Monday, January 17, 2011

TCM's "Moguls and Movie Stars"

Having heard little discussion on blogs about TCM’s original documentary series in December, “Moguls and Movie Stars”, I wondered if others were, like me, still working my way through the episodes I recorded because I didn’t have the time to watch them when they were broadcast.

I thought the series very well done, and the early decades especially were enlightening for much information I hadn’t known, particularly about the influence of female directors and writers. Does anybody else have any comments or opinions about the “Moguls and Movie Stars” series?

4 comments:

South Loop Connection said...

I enjoyed it very much. Would have liked them to spend more time on the stars of the 30s and 40s, the so-called "Golden Age." But overall, very good viewing.

VP81955 said...

"Moguls and Movie Stars" had its moments, and was a good overview of the growth of the industry from that perspective. However, it's been compared to Brownlow and Gill's "Hollywood," which covered a relatively small segment of that story (the silent era) and did it in a far more thorough manner -- but it had many more hours to tell its story. In that vein, "Moguls & Movie Stars" came up short (only seven hours in all; I presume TCM was a bit reluctant to make it longer and take further time from its primary function, showing vintage movies).

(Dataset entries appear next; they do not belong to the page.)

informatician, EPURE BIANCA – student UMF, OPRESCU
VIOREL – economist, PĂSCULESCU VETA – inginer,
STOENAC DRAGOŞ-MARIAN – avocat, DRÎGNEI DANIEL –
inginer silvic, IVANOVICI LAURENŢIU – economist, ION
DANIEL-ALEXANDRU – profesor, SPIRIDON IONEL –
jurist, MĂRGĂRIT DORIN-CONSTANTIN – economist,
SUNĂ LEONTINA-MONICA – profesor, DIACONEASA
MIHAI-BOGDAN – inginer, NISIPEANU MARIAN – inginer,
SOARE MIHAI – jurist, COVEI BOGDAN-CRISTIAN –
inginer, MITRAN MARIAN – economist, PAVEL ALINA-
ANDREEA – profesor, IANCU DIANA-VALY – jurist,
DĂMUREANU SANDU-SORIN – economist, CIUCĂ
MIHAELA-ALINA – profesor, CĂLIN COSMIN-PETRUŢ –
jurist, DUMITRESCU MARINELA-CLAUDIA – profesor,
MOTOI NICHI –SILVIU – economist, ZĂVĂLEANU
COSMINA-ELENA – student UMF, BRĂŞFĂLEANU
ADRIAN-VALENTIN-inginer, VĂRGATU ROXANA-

I am hoping that TCM will have plenty of extra footage in the DVD version when it is issued. (Unlike "Hollywood," rights issues for the DVD format were likely part of the negotiating process.)

Caftan Woman said...

I was most fascinated with the earlier episodes of the program. As the series went on the information was more a rehash of things fairly well-known to film buffs.

If I must quibble (and I must), I deplored the lack of credit given to Stan Laurel & Oliver Hardy whenever the topic of silent comics came up. I think of Stan as a genius definitely on a level with Keaton, Chaplin and Lloyd, and here was a missed opportunity to give him his due.

Jacqueline T Lynch said...

I've enjoyed these comments, you've all made excellent points. I agree with you, Caftan Woman, about the lack of credit to Laurel & Hardy, but it seems to me it's not just this doco; they don't seem to be given as much play as they deserve generally, (though last week TCM did show a marathon of their short films).